When we experience this, a Christian has only two choices: Either we repent and renew our commitment to abiding in God’s love rather than the world’s, or we begin to resent Christians more faithful than ourselves for “holding us back.” Those who choose the latter will quickly find their love for one another growing cold. They will begin viscously condemning those brothers and sisters whose love violates worldly taboos. They will begin demanding that churches provide what God has forbidden because they know the world will like it. And ironically, they will lovelessly accuse their fellow Christians of being loveless whenever God’s promise of worldly hatred is fulfilled. “If only you were more loving, the world wouldn’t hate you!” “You’re making Christians look bad!” “Don’t you realize that they’re supposed to know us by our love?” And so instead of loving one-another and bearing with one another under persecution, they actually join the world in its hatred of Christians.
For all of its great blessings, it may be that the success of Christendom lulled us to sleep in the face of this temptation to worldly love. After all, our cultures and governments have been informed by God’s Word for thousands of years. We have often held Christian faithfulness in high esteem. As a result, we have experienced great overlap between “worldly” ideas of love and Christian ideas of love. But this was never uniform, for government in a fallen world was always prone to sin. And as the West continues to apostatize, this overlap will continue to shrink.
And so, Christians need to adjust our expectations. Though it can be recognized by natural law, the love God commands is and always will be alien to those enslaved by sin. That didn’t suddenly change due to modernism. We shouldn’t expect the world to be impressed with how much we love by modern standards, but uncomfortable with how much we love by God’s. We must therefore become all the more careful about judging our love according to God’s Word rather than worldly philosophies. The more Christians do this, the more we will fulfill our Lord’s command to love one-another.

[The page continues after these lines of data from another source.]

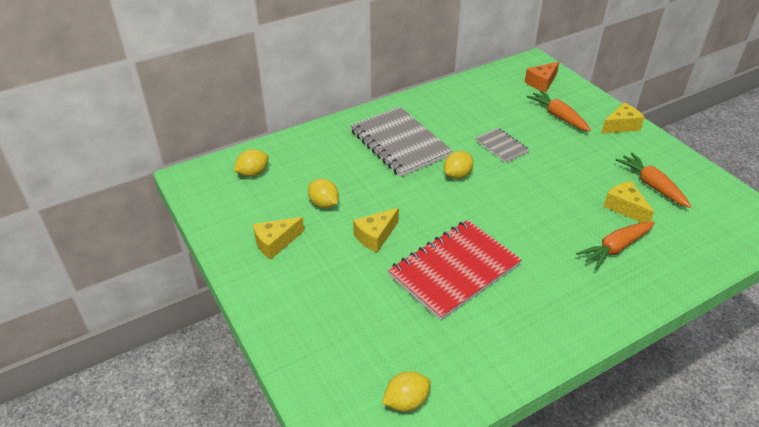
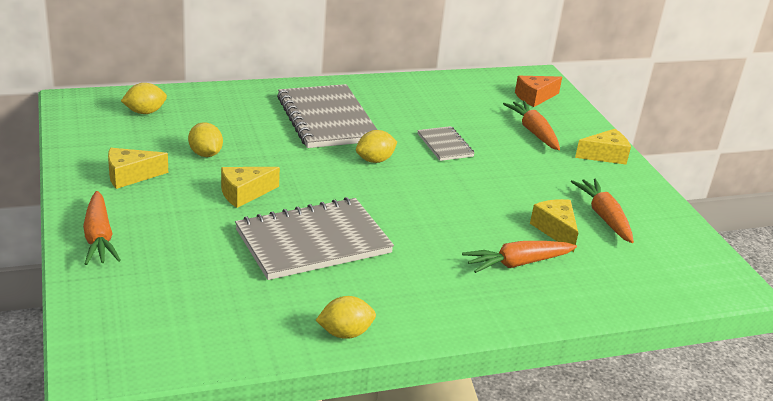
camera: 10 degrees right, 10 degrees down
yellow lemon [382,371,431,412] -> yellow lemon moved to [316,296,376,339]
red notebook [388,220,522,320] -> grey notebook [235,197,394,280]
none -> orange carrot [83,191,121,265]

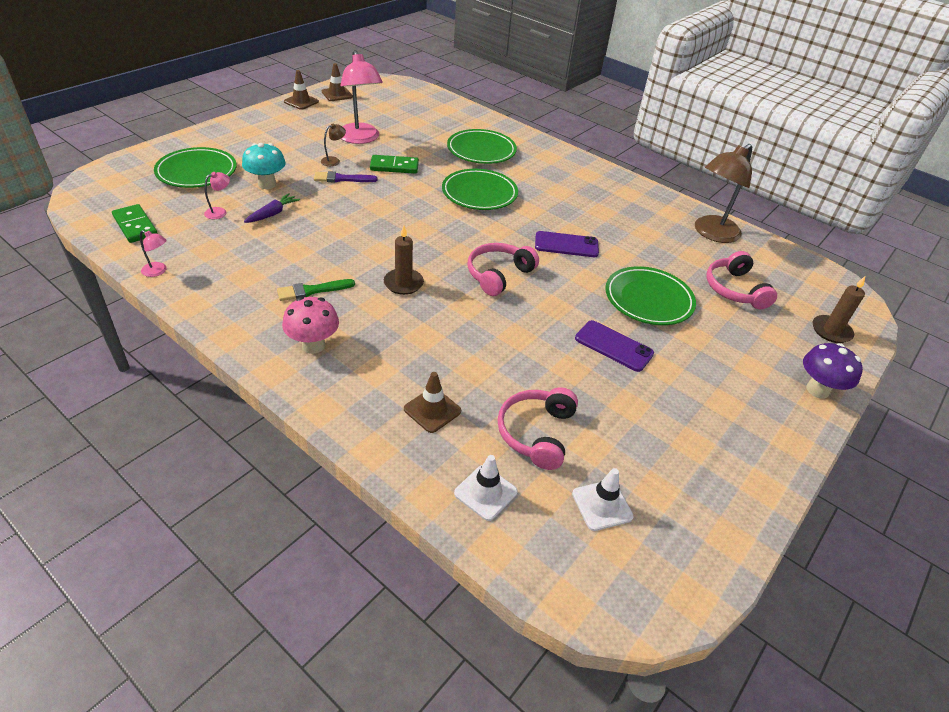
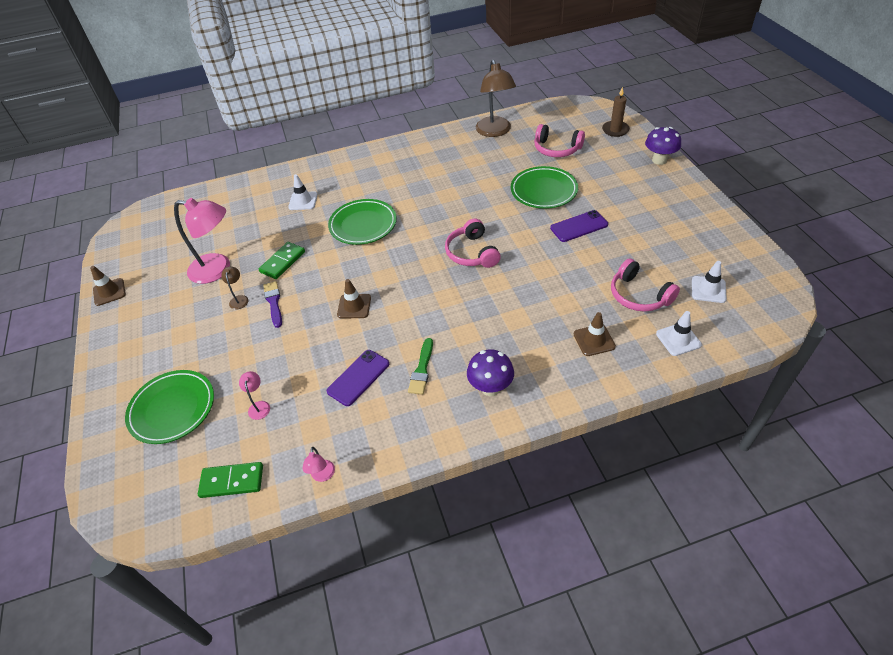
camera: 50 degrees left, 5 degrees up
pink lamp [140,230,167,277] -> pink lamp turned 120 degrees clockwise [302,447,335,482]
turquoise mushroom [242,143,286,189] -> none
purple carrot [244,193,300,223] -> none
pink mushroom [282,297,339,354] -> purple mushroom [467,349,514,396]
purple brush [314,171,377,182] -> purple brush turned 135 degrees clockwise [263,281,282,328]
brown traffic cone [322,63,353,101] -> brown traffic cone moved to [337,279,371,318]
brown candle [384,225,424,295] -> none
green plate [447,129,517,164] -> white traffic cone [288,174,318,210]
purple phone [535,231,599,257] -> purple phone moved to [327,350,389,406]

It is interesting to not that nowhere did Jesus say that if you love each other as God wants, then the world will hate and despise us LESS. Or that Nefarious will leave us alone because we are loving each other. If nothing else, when we love as God truly wants us to love and not as the world wants us to love, this will cause the world to hate us even more. If you think that a non-believer is a target for Nefarious because he loves as the world loves, wait until you see what Nefarious will try to do to the true believer who loves as God wants- being patient and kind, not boasting, not being proud (contrary to what Rainbow Ramadan teaches), not delighting in evil but rejoicing with the truth, and so on.
We really have a massively screwed-up definition of what love is, don’t we? The world says that if a car is speeding at 60mph towards a 900-foot cliff, we should encourage the driver to step on the pedal and go faster; after all, “you do you,” right? (I absolutely DESPISE that line) We don’t want to hurt anyone’s feelings or be a big bad meanie, right?
But God says that if you love that person, you will warn them- first gently, then sternly- that they are heading towards a cliff and they will perish unless they hit the breaks right now. Further, if you don’t do so now, sooner or later you will not be able to keep yourself from going over the cliff. You will have no choice but to go over it.
To paraphrase my favorite Bible commentator, Matthew Henry, it is better to endure the curses of the world now because of your faithfulness than to listen to their curses on the Judgment Day for your unfaithfulness.